Open patriknw opened 9 months ago
huntc
commented
9 months ago I’m unsure that this is required. Toolchain and compiler releases are backwards compatible and so releases should always be able to be rebuilt. You’d also have to persist the cargo lock file, which is generally not done for libs.
We already have a min Rust version enforced to help out here.
huntc
commented
9 months ago Actually, it appears that the advice of storing the lock file changed late last year (again?).

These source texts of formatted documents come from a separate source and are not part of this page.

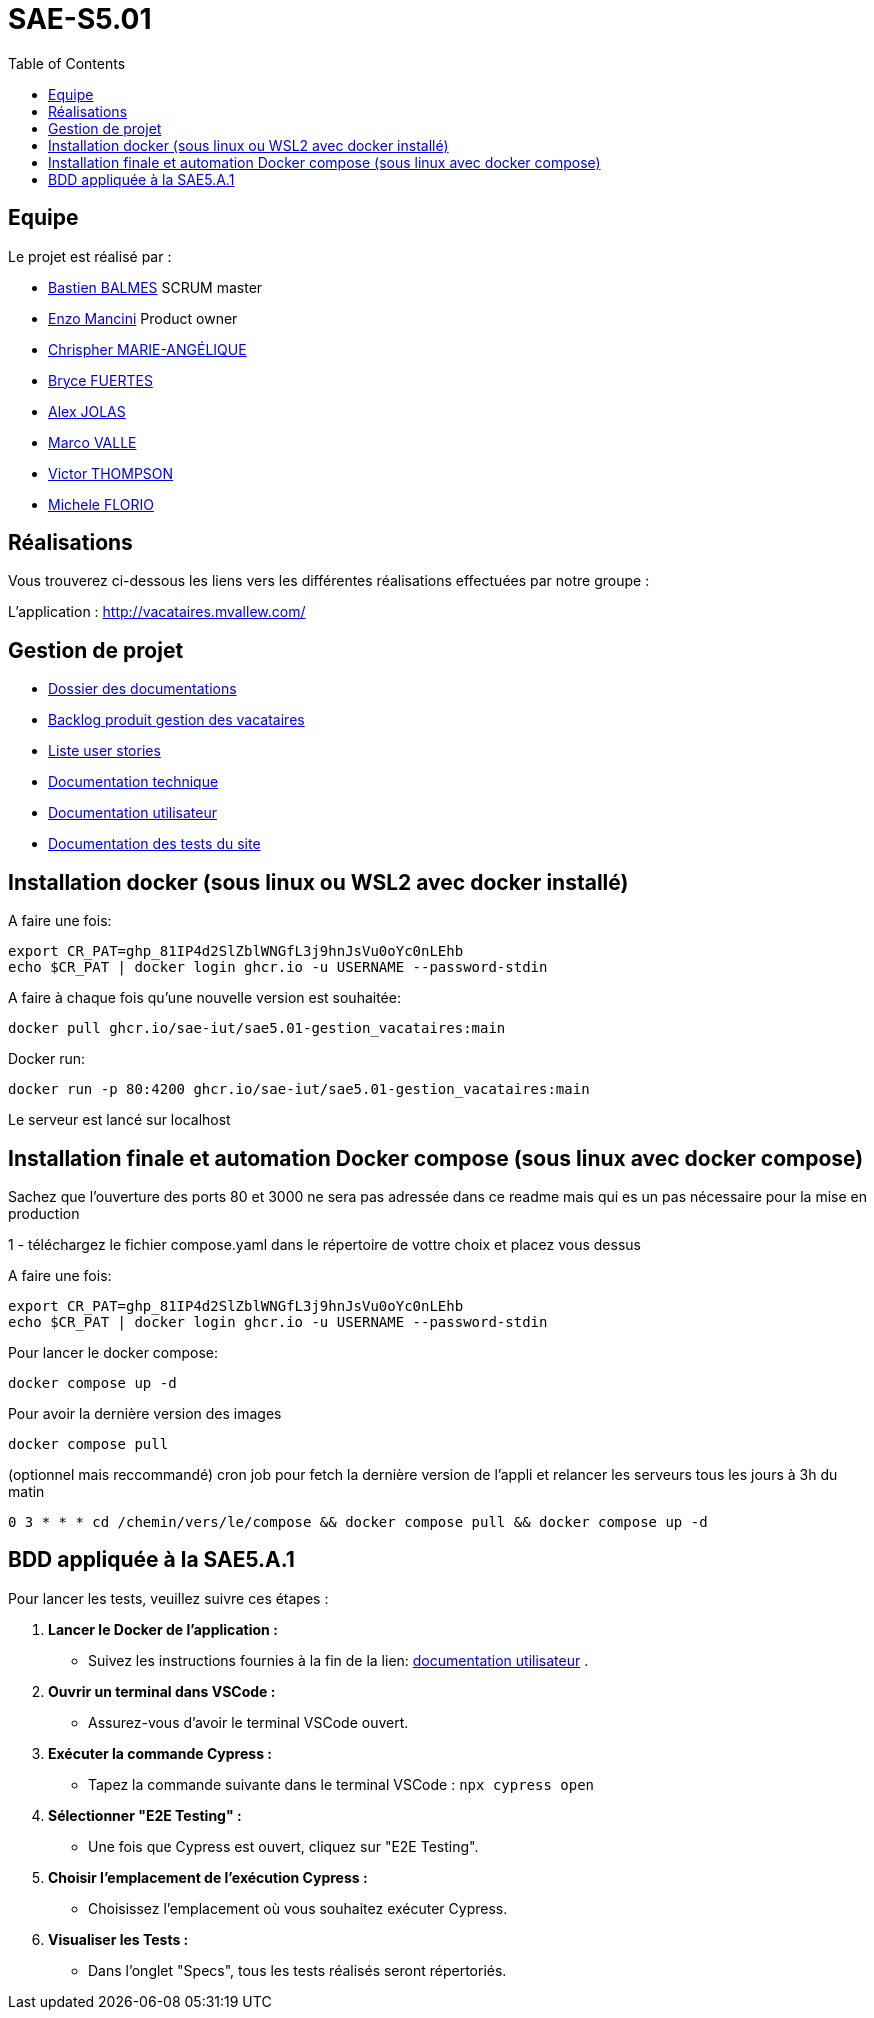 
= SAE-S5.01
:toc:



== Equipe

Le projet est réalisé par :

- https://github.com/Zekoko[Bastien BALMES] SCRUM master
- https://github.com/EnzoMancini[Enzo Mancini] Product owner
- https://github.com/Chris-973[Chrispher MARIE-ANGÉLIQUE]
- https://github.com/BryceFuerty[Bryce FUERTES]
- https://github.com/Jolex35[Alex JOLAS]
- https://github.com/Stemon8[Marco VALLE]
- https://github.com/VictorThompsonKeyl[Victor THOMPSON]
- https://github.com/RedeiFantasmi[Michele FLORIO]


== Réalisations 

.Vous trouverez ci-dessous les liens vers les différentes réalisations effectuées par notre groupe :

L'application : http://vacataires.mvallew.com/

== Gestion de projet

- https://github.com/SAE-IUT/sae5.01-gestion_vacataires/tree/main/Doc[Dossier des documentations]

- https://github.com/SAE-IUT/sae5.01-gestion_vacataires/tree/main/Doc/Backlog-Produit-Site-Vacataires.adoc[Backlog produit gestion des vacataires]

- https://github.com/SAE-IUT/sae5.01-gestion_vacataires/labels/US[Liste user stories]

- https://github.com/SAE-IUT/sae5.01-gestion_vacataires/blob/main/Doc/Documentation%20Technique.pdf[Documentation technique]

- https://github.com/SAE-IUT/sae5.01-gestion_vacataires/blob/main/Doc/Documentation%20Utilisateur.pdf[Documentation utilisateur]

- https://github.com/SAE-IUT/sae5.01-gestion_vacataires/blob/main/Doc/TEST%20du%20site.pdf[Documentation des tests du site]

== Installation docker (sous linux ou WSL2 avec docker installé)

A faire une fois:

----
export CR_PAT=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
echo $CR_PAT | docker login ghcr.io -u USERNAME --password-stdin
----

A faire à chaque fois qu'une nouvelle version est souhaitée:

----
docker pull ghcr.io/sae-iut/sae5.01-gestion_vacataires:main
----

Docker run:
 
----
docker run -p 80:4200 ghcr.io/sae-iut/sae5.01-gestion_vacataires:main
----

Le serveur est lancé sur localhost


== Installation finale et automation Docker compose (sous linux avec docker compose)

Sachez que l'ouverture des ports 80 et 3000 ne sera pas adressée dans ce readme mais qui es un pas nécessaire pour la mise en production

1 - téléchargez le fichier compose.yaml dans le répertoire de vottre choix et placez vous dessus

A faire une fois:
----
export CR_PAT=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
echo $CR_PAT | docker login ghcr.io -u USERNAME --password-stdin
----

Pour lancer le docker compose:
----
docker compose up -d
----

Pour avoir la dernière version des images
----
docker compose pull
----


(optionnel mais reccommandé) cron job pour fetch la dernière version de l'appli et relancer les serveurs tous les jours à 3h du matin
----
0 3 * * * cd /chemin/vers/le/compose && docker compose pull && docker compose up -d
----

== BDD appliquée à la SAE5.A.1
Pour lancer les tests, veuillez suivre ces étapes :

1. *Lancer le Docker de l'application :*
   - Suivez les instructions fournies à la fin de la lien: https://github.com/SAE-IUT/sae5.01-gestion_vacataires/blob/main/Doc/Documentation%20Utilisateur.pdf[documentation utilisateur] .

2. *Ouvrir un terminal dans VSCode :*
   - Assurez-vous d'avoir le terminal VSCode ouvert.

3. *Exécuter la commande Cypress :*
   - Tapez la commande suivante dans le terminal VSCode :
     ``
     npx cypress open
     ``

4. *Sélectionner "E2E Testing" :*
   - Une fois que Cypress est ouvert, cliquez sur "E2E Testing".

5. *Choisir l'emplacement de l'exécution Cypress :*
   - Choisissez l'emplacement où vous souhaitez exécuter Cypress.

6. *Visualiser les Tests :*
   - Dans l'onglet "Specs", tous les tests réalisés seront répertoriés.



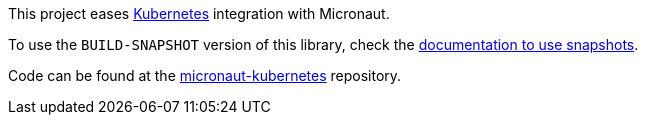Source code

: This project eases https://kubernetes.io[Kubernetes] integration with Micronaut.

To use the `BUILD-SNAPSHOT` version of this library, check the https://docs.micronaut.io/latest/guide/index.html#usingsnapshots[documentation to use snapshots].

Code can be found at the https://github.com/micronaut-projects/micronaut-kubernetes[micronaut-kubernetes] repository.

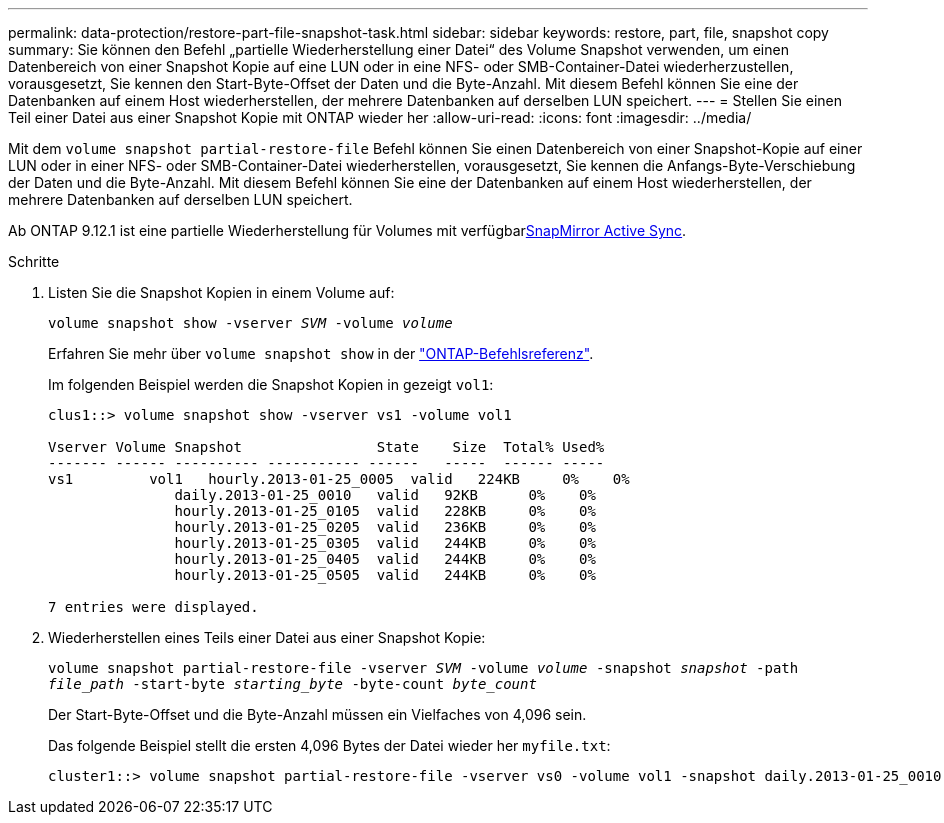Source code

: ---
permalink: data-protection/restore-part-file-snapshot-task.html 
sidebar: sidebar 
keywords: restore, part, file, snapshot copy 
summary: Sie können den Befehl „partielle Wiederherstellung einer Datei“ des Volume Snapshot verwenden, um einen Datenbereich von einer Snapshot Kopie auf eine LUN oder in eine NFS- oder SMB-Container-Datei wiederherzustellen, vorausgesetzt, Sie kennen den Start-Byte-Offset der Daten und die Byte-Anzahl. Mit diesem Befehl können Sie eine der Datenbanken auf einem Host wiederherstellen, der mehrere Datenbanken auf derselben LUN speichert. 
---
= Stellen Sie einen Teil einer Datei aus einer Snapshot Kopie mit ONTAP wieder her
:allow-uri-read: 
:icons: font
:imagesdir: ../media/


[role="lead"]
Mit dem `volume snapshot partial-restore-file` Befehl können Sie einen Datenbereich von einer Snapshot-Kopie auf einer LUN oder in einer NFS- oder SMB-Container-Datei wiederherstellen, vorausgesetzt, Sie kennen die Anfangs-Byte-Verschiebung der Daten und die Byte-Anzahl. Mit diesem Befehl können Sie eine der Datenbanken auf einem Host wiederherstellen, der mehrere Datenbanken auf derselben LUN speichert.

Ab ONTAP 9.12.1 ist eine partielle Wiederherstellung für Volumes mit verfügbarxref:../snapmirror-active-sync/index.html[SnapMirror Active Sync].

.Schritte
. Listen Sie die Snapshot Kopien in einem Volume auf:
+
`volume snapshot show -vserver _SVM_ -volume _volume_`

+
Erfahren Sie mehr über `volume snapshot show` in der link:https://docs.netapp.com/us-en/ontap-cli/volume-snapshot-show.html["ONTAP-Befehlsreferenz"^].

+
Im folgenden Beispiel werden die Snapshot Kopien in gezeigt `vol1`:

+
[listing]
----

clus1::> volume snapshot show -vserver vs1 -volume vol1

Vserver Volume Snapshot                State    Size  Total% Used%
------- ------ ---------- ----------- ------   -----  ------ -----
vs1	    vol1   hourly.2013-01-25_0005  valid   224KB     0%    0%
               daily.2013-01-25_0010   valid   92KB      0%    0%
               hourly.2013-01-25_0105  valid   228KB     0%    0%
               hourly.2013-01-25_0205  valid   236KB     0%    0%
               hourly.2013-01-25_0305  valid   244KB     0%    0%
               hourly.2013-01-25_0405  valid   244KB     0%    0%
               hourly.2013-01-25_0505  valid   244KB     0%    0%

7 entries were displayed.
----
. Wiederherstellen eines Teils einer Datei aus einer Snapshot Kopie:
+
`volume snapshot partial-restore-file -vserver _SVM_ -volume _volume_ -snapshot _snapshot_ -path _file_path_ -start-byte _starting_byte_ -byte-count _byte_count_`

+
Der Start-Byte-Offset und die Byte-Anzahl müssen ein Vielfaches von 4,096 sein.

+
Das folgende Beispiel stellt die ersten 4,096 Bytes der Datei wieder her `myfile.txt`:

+
[listing]
----
cluster1::> volume snapshot partial-restore-file -vserver vs0 -volume vol1 -snapshot daily.2013-01-25_0010 -path /myfile.txt -start-byte 0 -byte-count 4096
----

https://doc.rust-lang.org/cargo/faq.html#why-have-cargolock-in-version-control
This wouldn’t have prevented the toolchain being updated though. Clippy would still have complained, although you can ignore its warnings if needed.
huntc
commented
9 months ago I also just checked tokio, Axum and hyper, and none of them check in the lock file either. Pros and cons.
huntc
commented
9 months ago An additional consideration... when a binary is checked in that depends on various libraries, it does tend to include its lock file thereby achieving reproducible builds. I've also found myself pinning the toolchain on occasion, but this is less necessary. And, if needed, pinning can be retrospectively applied. In fact, the only time I've needed to pin the toolchain was when the compiler moved the MIPS32 target from being supported as a Tier 2, and so I needed an older one. Toolchains can be pinned using a rust-toolchain.toml file at the same level as Cargo.toml.
Reproducible builds of releases are important.